Enfin, en ce qui concerne la promotion de la négociation collective, il apparaît que les autorités publiques ne prennent aucune mesure afin de remédier à l’érosion de la négociation collective alors que les conventions collectives ne couvrent qu’un tiers des emplois.
Les membres travailleurs ont considéré que ce cas est très important car il témoigne de la tendance à l’érosion des négociations collectives libres et volontaires.
Lentement mais sûrement, la Suisse se détourne de la négociation collective lui préférant la négociation directe avec le personnel.

Les membres employeurs ont estimé que l’on ne pouvait avoir qu’une discussion préliminaire sur ce cas, car il n’y a dans l’observation de la commission d’experts que des allégations.
Aucun fait n’est établi, et ni le point de vue du gouvernement ni celui des employeurs suisses n’y figurent.
Il n’est pas approprié de discuter de ce cas à ce stade de la procédure, d’autant plus que le gouvernement n’a pas eu l’occasion de répondre et qu’il doit soumettre très prochainement un rapport.
S’agissant des articles 1 et 3 de la convention et en ce qui concerne les licenciements pour motifs antisyndicaux, les membres employeurs ont contesté le fait que la commission d’experts applique à la convention les principes d’un cas du Comité de la liberté syndicale, dans une situation comme celle-ci, qui a une portée plus restreinte.
En ce qui concerne l’article 2, les membres employeurs ont déclaré ne pas comprendre pourquoi la commission d’experts se réfère nommément à des entreprises citées dans les allégations, dans la mesure où cela n’est pas constructif.
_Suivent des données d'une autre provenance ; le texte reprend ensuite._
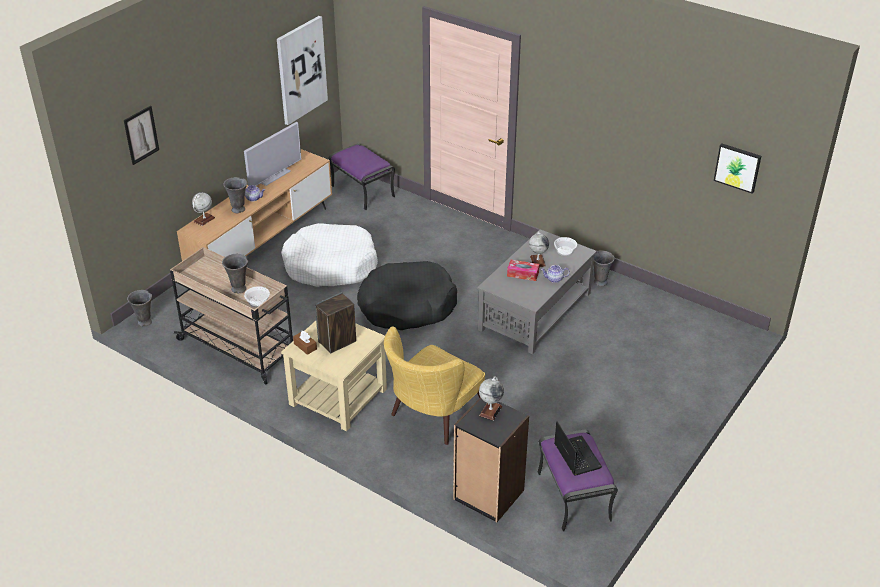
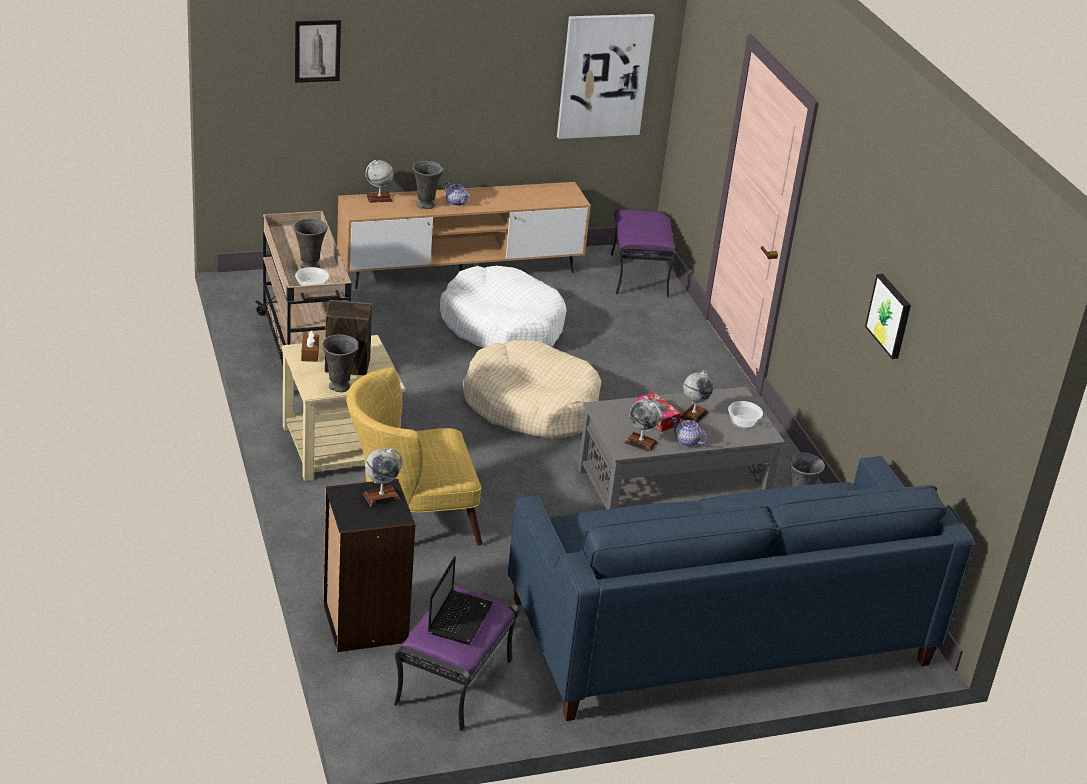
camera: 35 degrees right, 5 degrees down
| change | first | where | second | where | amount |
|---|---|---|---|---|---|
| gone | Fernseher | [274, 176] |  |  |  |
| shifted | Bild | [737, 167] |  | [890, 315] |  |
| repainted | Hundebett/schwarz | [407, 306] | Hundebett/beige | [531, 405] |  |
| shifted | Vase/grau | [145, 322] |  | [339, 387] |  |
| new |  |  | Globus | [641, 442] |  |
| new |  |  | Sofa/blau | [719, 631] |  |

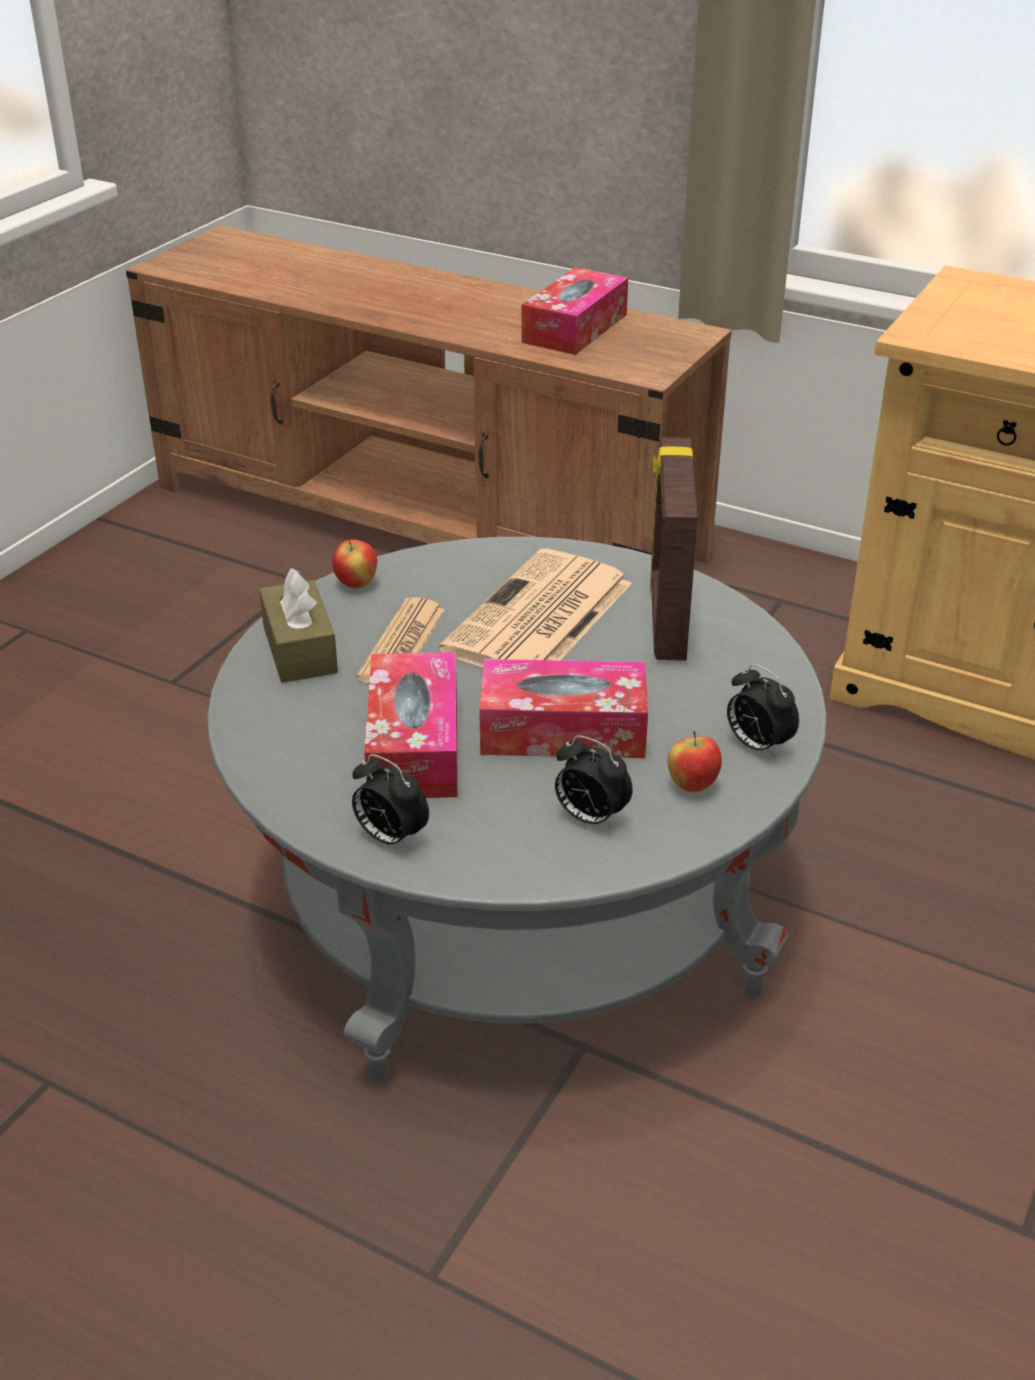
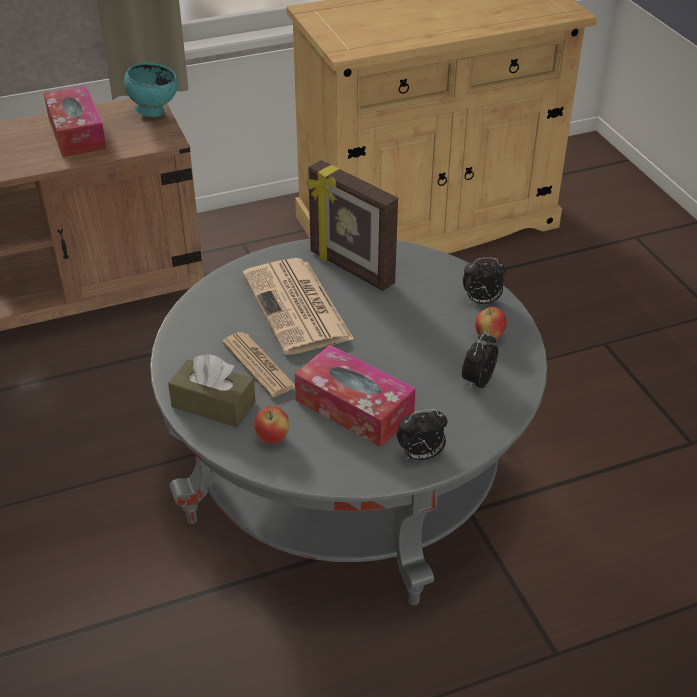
camera: 50 degrees left, 5 degrees up
| change | first | where | second | where | amount |
|---|---|---|---|---|---|
| shifted | Apfel | [356, 584] |  | [272, 438] |  |
| gone | Taschentuchbox | [563, 730] |  |  |  |
| rotated | Wecker | [589, 818] |  | [477, 381] | 135 degrees clockwise |
| new |  |  | Schüssel/türkis | [154, 112] |  |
Enfin, l’affirmation sur la négociation collective volontaire est si générale qu’elle n’appelle aucun commentaire concret.
Pour terminer, les membres employeurs ont réaffirmé que ce cas avait été inscrit prématurément sur la liste.

Le membre travailleur de la Suisse a souligné que la Suisse bénéficie de la paix sociale que les syndicats et les associations patronales ont assurée depuis plus de soixante ans, même si le pays enregistre depuis quelques années une hausse importante de la pauvreté.
Si le dialogue social tripartite fonctionne, le dialogue social bipartite connaît un déclin inquiétant dû aux mutations qui touchent les entreprises et le marché du travail.
En 1990, la couverture des conventions collectives du travail en vigueur en Suisse s’étendait à 50 pour cent des emplois ; en 2003, elle n’atteignait plus que 36,7 pour cent.
La situation a donc radicalement changé comparativement à celle qui prévalait lorsque le gouvernement proposait, dans son message du 24 novembre 1982 au Parlement, la ratification de la convention no 154 concernant la promotion de la négociation collective.
Depuis plusieurs années, l’Union syndicale suisse (USS-SBB) attire l’attention du gouvernement sur les dangers que l’érosion des relations professionnelles fait courir au pays.
A plusieurs reprises, elle a lancé un appel pour que le gouvernement s’engage, conformément à l’article 4 de la convention no 98, à prendre des mesures pour « revitaliser » le dialogue social bipartite.
L’Union syndicale suisse a également souligné en 2004 que « la pratique en vigueur [...] et la législation actuelle ne répondent plus aux exigences de la convention no 154 et de la recommandation no 163.
Preuve en est la réduction de l’impact des conventions collectives du travail qui ne couvrent plus que 37 pour cent des emplois en Suisse. » Force est de constater que, malgré tous les efforts que l’Union syndicale suisse a déployés pour attirer l’attention du gouvernement sur l’anémie qui frappe les relations professionnelles en Suisse, rien n’a été entrepris pour entamer un dialogue tripartite à ce sujet.
Dans ses rapports soumis sur l’application de la convention no 98, le gouvernement se contente, à propos des observations faites par la commission d’experts dès 2002, de renvoyer les instances de l’OIT à ses commentaires du 1er avril 2004 en réponse à la plainte déposée par l’Union syndicale suisse auprès du Comite de la liberté syndicale à propos des licenciements antisyndicaux (cas no 2265).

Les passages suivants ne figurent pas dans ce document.